Dagging or crutching is the cutting away of dirty, wet wool from around the tail and anus (crutch) of the sheep.
The wet, dirty wool attracts flies especially the blow flies (bright green or blue in color).
The flies lay their eggs on the wool and in one or two days’ maggots hatch from them.
The maggots burrow into the skin and feed on the flesh of the sheep.
The animal will be smelly, nervous, stamping its feet and wriggling its tail.
Maggots must be removed from an infected sheep. Part the wool and look for the small holes where the maggots have entered the skin. Press all-round the hole with your fingers and the maggots will come out.
Many maggots of different sizes will emerge.

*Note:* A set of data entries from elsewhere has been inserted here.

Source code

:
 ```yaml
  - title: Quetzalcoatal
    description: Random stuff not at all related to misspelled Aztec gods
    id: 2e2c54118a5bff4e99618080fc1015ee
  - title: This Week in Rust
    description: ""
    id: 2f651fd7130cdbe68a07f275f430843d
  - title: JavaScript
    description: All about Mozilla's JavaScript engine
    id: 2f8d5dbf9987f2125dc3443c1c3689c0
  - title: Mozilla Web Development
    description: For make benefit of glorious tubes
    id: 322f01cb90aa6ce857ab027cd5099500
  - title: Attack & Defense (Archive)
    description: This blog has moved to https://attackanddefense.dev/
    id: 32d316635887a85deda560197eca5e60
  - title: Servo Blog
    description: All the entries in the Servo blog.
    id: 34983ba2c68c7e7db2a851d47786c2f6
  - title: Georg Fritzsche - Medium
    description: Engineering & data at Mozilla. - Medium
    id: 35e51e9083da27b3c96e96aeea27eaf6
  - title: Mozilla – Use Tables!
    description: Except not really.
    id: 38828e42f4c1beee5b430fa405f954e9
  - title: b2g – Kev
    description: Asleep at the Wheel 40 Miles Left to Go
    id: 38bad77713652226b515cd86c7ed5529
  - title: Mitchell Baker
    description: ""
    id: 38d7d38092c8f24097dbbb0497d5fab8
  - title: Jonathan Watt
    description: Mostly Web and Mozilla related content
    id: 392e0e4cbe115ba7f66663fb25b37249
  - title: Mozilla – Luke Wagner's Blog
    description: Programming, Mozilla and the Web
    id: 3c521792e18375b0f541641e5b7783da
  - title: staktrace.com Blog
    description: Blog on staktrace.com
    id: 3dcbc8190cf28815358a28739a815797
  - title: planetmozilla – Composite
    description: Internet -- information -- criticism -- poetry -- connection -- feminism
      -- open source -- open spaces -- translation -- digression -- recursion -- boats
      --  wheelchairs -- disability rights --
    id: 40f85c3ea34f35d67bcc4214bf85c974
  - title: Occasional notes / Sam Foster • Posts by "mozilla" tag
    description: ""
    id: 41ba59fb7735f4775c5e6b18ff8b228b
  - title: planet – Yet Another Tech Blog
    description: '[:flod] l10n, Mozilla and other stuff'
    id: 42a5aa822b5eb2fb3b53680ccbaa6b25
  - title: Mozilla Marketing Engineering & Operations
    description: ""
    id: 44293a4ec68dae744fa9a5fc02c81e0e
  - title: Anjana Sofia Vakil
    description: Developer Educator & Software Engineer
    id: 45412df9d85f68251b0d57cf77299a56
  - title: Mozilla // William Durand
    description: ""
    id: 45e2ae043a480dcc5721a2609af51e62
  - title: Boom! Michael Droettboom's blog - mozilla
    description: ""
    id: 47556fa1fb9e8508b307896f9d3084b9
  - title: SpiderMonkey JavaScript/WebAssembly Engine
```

Clean the wound with tincture of iodine or gentian violet.
Shearing is the complete removal of the wool and is carried out using machine or hand shears.
The valuable wool can then be used for clothing, carpets etc.
Make sure that the wool is kept clean by not using too much marker paints on the animal and if it is your custom to wash your animals before shearing make sure that you wash them three or four days before shearing.
After shearing keep the sacks of wool in a dry place on plastic sheets to stop them getting damp.
If the animal is cut during shearing, treat all wounds immediately with tincture of iodine or gentian violet.
If you have the means to dip your sheep do it immediately after shearing.